Nvidia Driver: 280.13
Cuda Toolkit: 4.0.17
SDK: 4.0.17
Distro: RHEL 6.1
If I run a simple array copy test kernel, and specify cudaSetDevice(0); it seg faults. If I use cudaSetDevice(1) (or actually, any value >1) it runs fine. That seems to indicate that cudaSetDevice is using different identifiers than what is returned by nvidia-smi -L which gives:
GPU 0: Tesla M2070
GPU 1: Tesla M2070
It seems extremely non-intuitive, and not correct that cudaSetDevice would behave this way. Additionally, code examples compiled with no GPU set (and therefor running on GPU 0), as well as those which choose and set the GPU, such as the SDK matrixMul, either seg fault when cudaMalloc is called, or fail with “all CUDA-capable devices are busy or unavailable” such as:
Example:
[ matrixMul ]
/usr/local/NVIDIA_GPU_Computing_SDK/C/bin/linux/release/matrixMul Starting (CUDA and CUBLAS tests)...
Device 0: "Tesla M2070" with Compute 2.0 capability
Using Matrix Sizes: A(640 x 960), B(640 x 640), C(640 x 960)
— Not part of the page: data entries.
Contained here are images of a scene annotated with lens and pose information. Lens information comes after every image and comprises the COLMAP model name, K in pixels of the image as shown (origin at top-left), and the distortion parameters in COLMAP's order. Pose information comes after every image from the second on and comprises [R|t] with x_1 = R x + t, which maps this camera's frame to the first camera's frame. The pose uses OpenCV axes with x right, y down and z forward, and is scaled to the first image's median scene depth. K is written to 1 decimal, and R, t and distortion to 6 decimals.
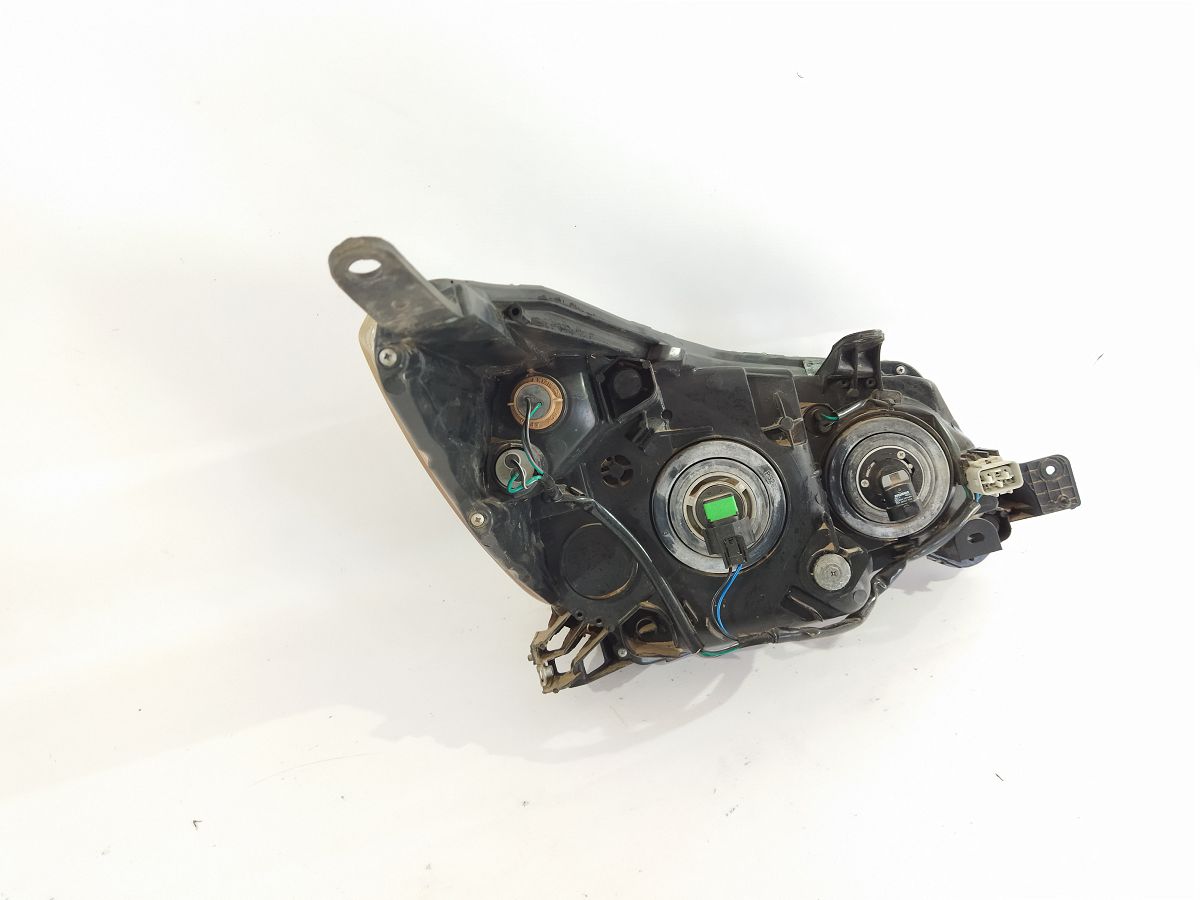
lens RADIAL K [[926.7, 0, 600.0], [0, 926.7, 450.0], [0, 0, 1]] dist [0.093154, -0.203867]
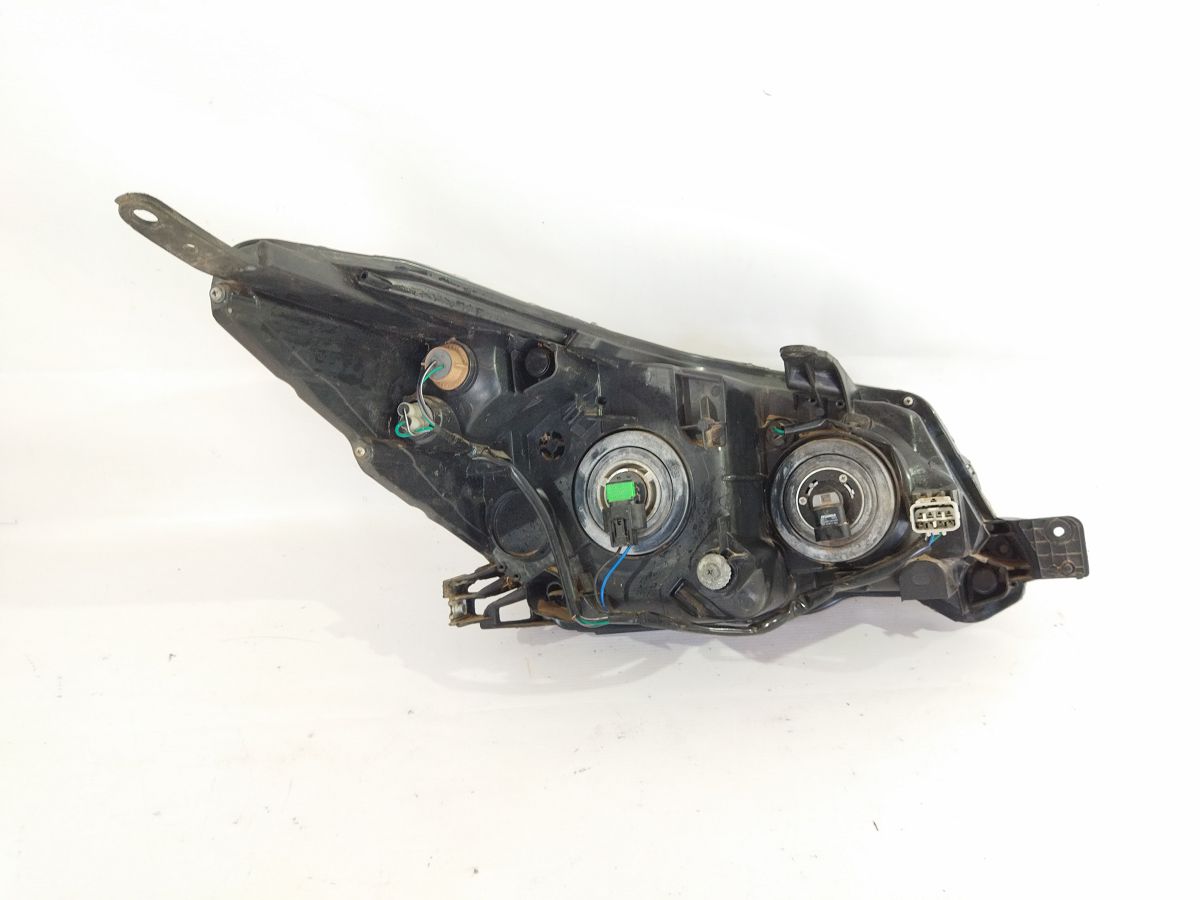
lens RADIAL K [[926.7, 0, 600.0], [0, 926.7, 450.0], [0, 0, 1]] dist [0.093154, -0.203867]
pose [[0.921923, 0.152533, -0.356079, 0.466048], [-0.161936, 0.986795, 0.003444, 0.014873], [0.351902, 0.054486, 0.934450, -0.011114]]
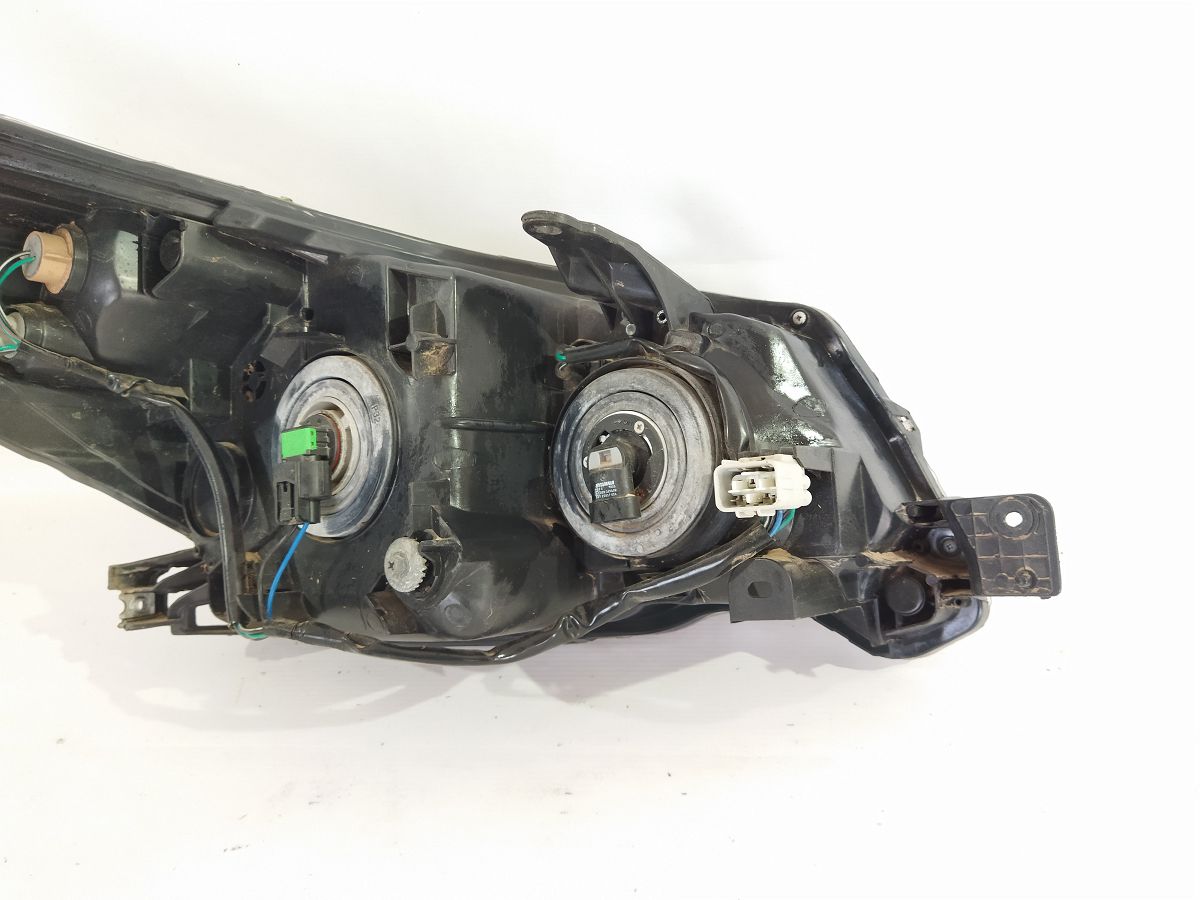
lens RADIAL K [[926.7, 0, 600.0], [0, 926.7, 450.0], [0, 0, 1]] dist [0.093154, -0.203867]
pose [[0.834453, 0.163532, -0.526257, 0.684742], [-0.168090, 0.984978, 0.039547, 0.000309], [0.524819, 0.055459, 0.849405, 0.489102]]
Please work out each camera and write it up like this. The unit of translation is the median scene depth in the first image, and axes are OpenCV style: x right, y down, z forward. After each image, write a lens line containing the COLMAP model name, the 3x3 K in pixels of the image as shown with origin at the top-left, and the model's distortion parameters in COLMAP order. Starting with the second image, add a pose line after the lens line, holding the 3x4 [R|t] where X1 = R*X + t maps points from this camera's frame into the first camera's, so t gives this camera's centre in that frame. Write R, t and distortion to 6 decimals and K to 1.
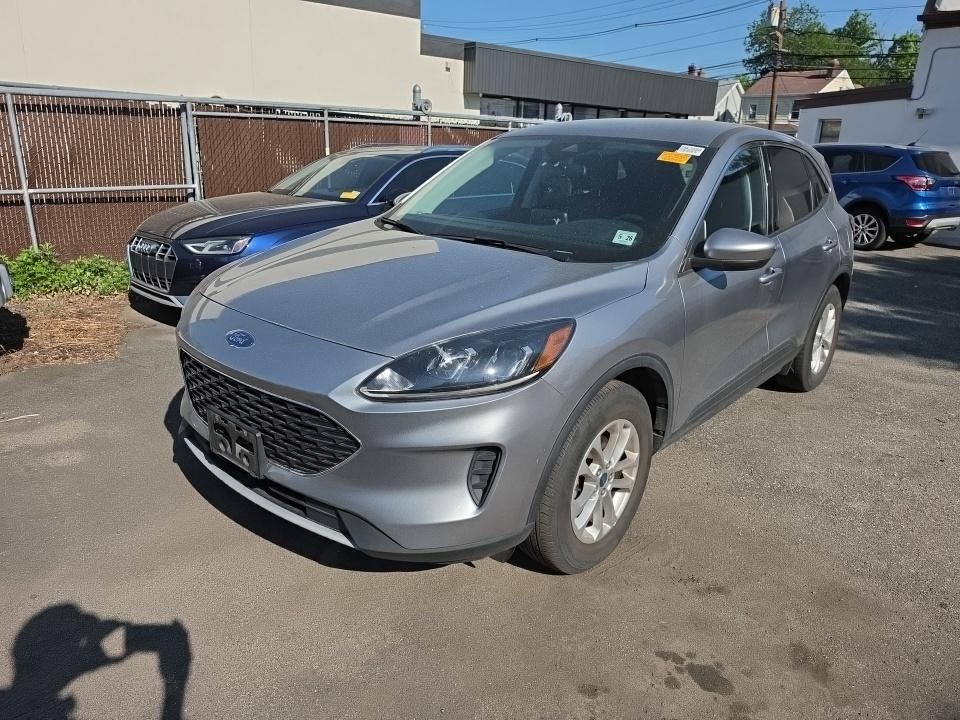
lens RADIAL K [[679.5, 0, 477.4], [0, 679.5, 364.4], [0, 0, 1]] dist [0.006809, -0.012672]
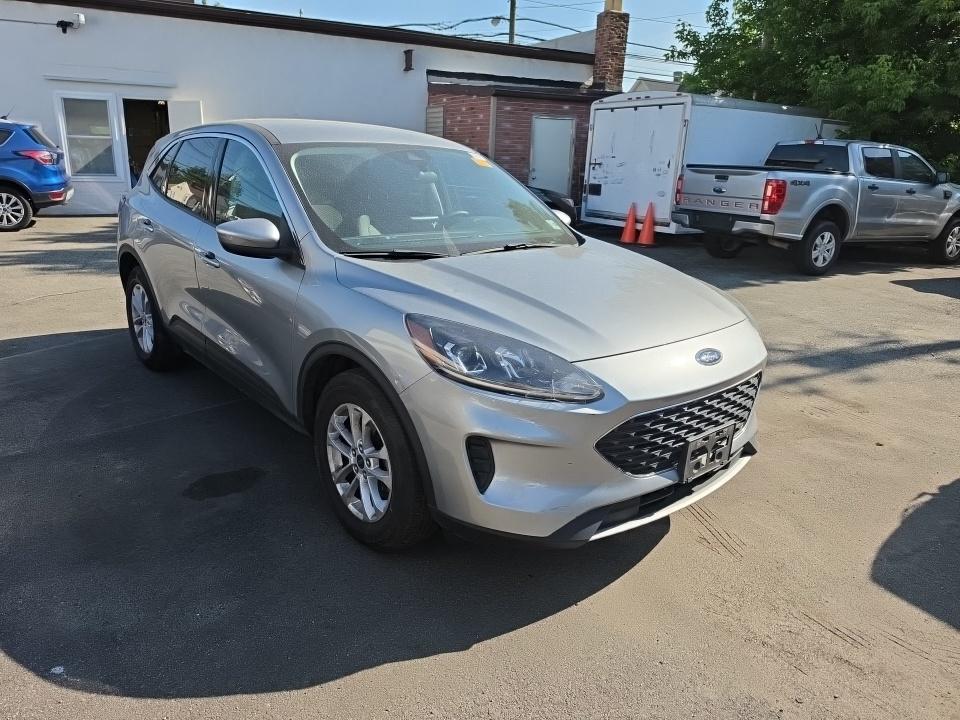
lens RADIAL K [[679.5, 0, 477.0], [0, 679.5, 360.7], [0, 0, 1]] dist [0.006809, -0.012672]
pose [[0.131270, -0.322990, 0.937255, -0.294411], [0.274221, 0.920376, 0.278766, -0.090575], [-0.952665, 0.220422, 0.209388, 0.233685]]
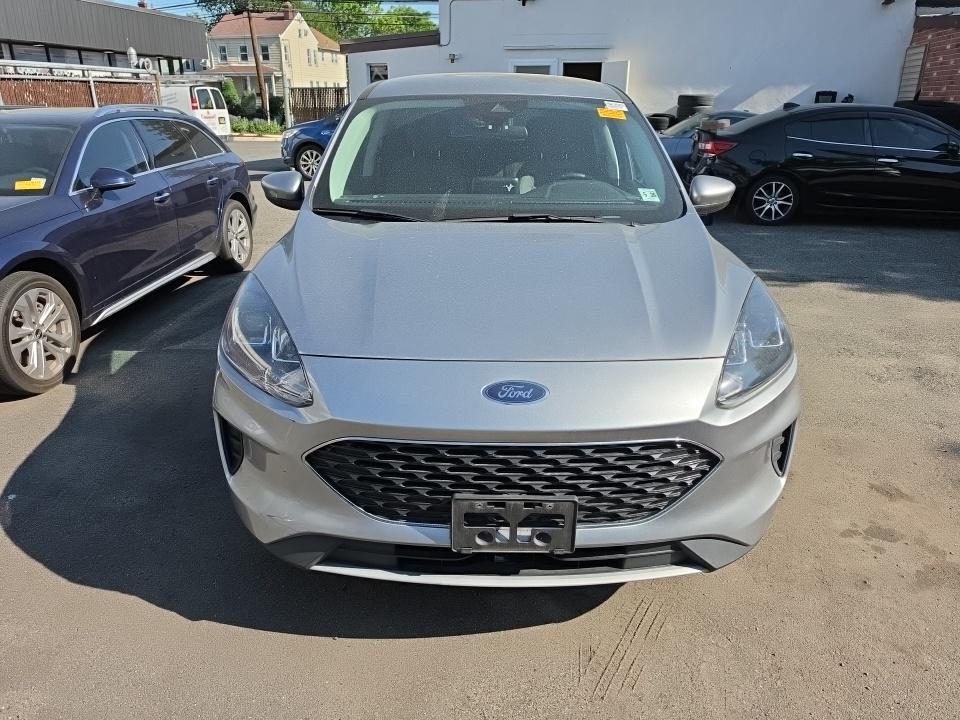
lens RADIAL K [[679.5, 0, 473.0], [0, 679.5, 356.8], [0, 0, 1]] dist [0.006809, -0.012672]
pose [[0.743672, -0.268720, 0.612161, -0.173665], [0.227965, 0.962712, 0.145663, -0.040708], [-0.628477, 0.031226, 0.777201, 0.093080]]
matrixMul.cu(151) : cudaSafeCall() Runtime API error 46: all CUDA-capable devices are busy or unavailable.
Driver
cat /proc/driver/nvidia/version
NVRM version: NVIDIA UNIX x86_64 Kernel Module 280.13 Wed Jul 27 16:53:56 PDT 2011
GCC version: gcc version 4.4.5 20110214 (Red Hat 4.4.5-6) (GCC)
The devices in /proc are:
cat /proc/driver/nvidia/gpus/0/information
Model: Tesla M2070
IRQ: 24
Video BIOS: ??.??.??.??.??
Card Type: PCI-E
DMA Size: 39 bits
DMA Mask: 0x7fffffffff
Bus Location: 0000:02.00.0
cat /proc/driver/nvidia/gpus/1/information
Model: Tesla M2070
IRQ: 30
Video BIOS: ??.??.??.??.??
Card Type: PCI-E
DMA Size: 39 bits
DMA Mask: 0x7fffffffff
Bus Location: 0000:03.00.0
So, that bottom line:
If nvidia-smi, and /proc, show the GPUs and 0 and 1, why do I have to specify 1 or 2 in cudaSetDevice() in order to choose a valid device? (Which also means many SDK examples fail to run as they default to device 0 when two identical devices are present.)
Any hints on how to straighten this out so that cudaSetDevice uses 0 and 1?
Thank you,
Pete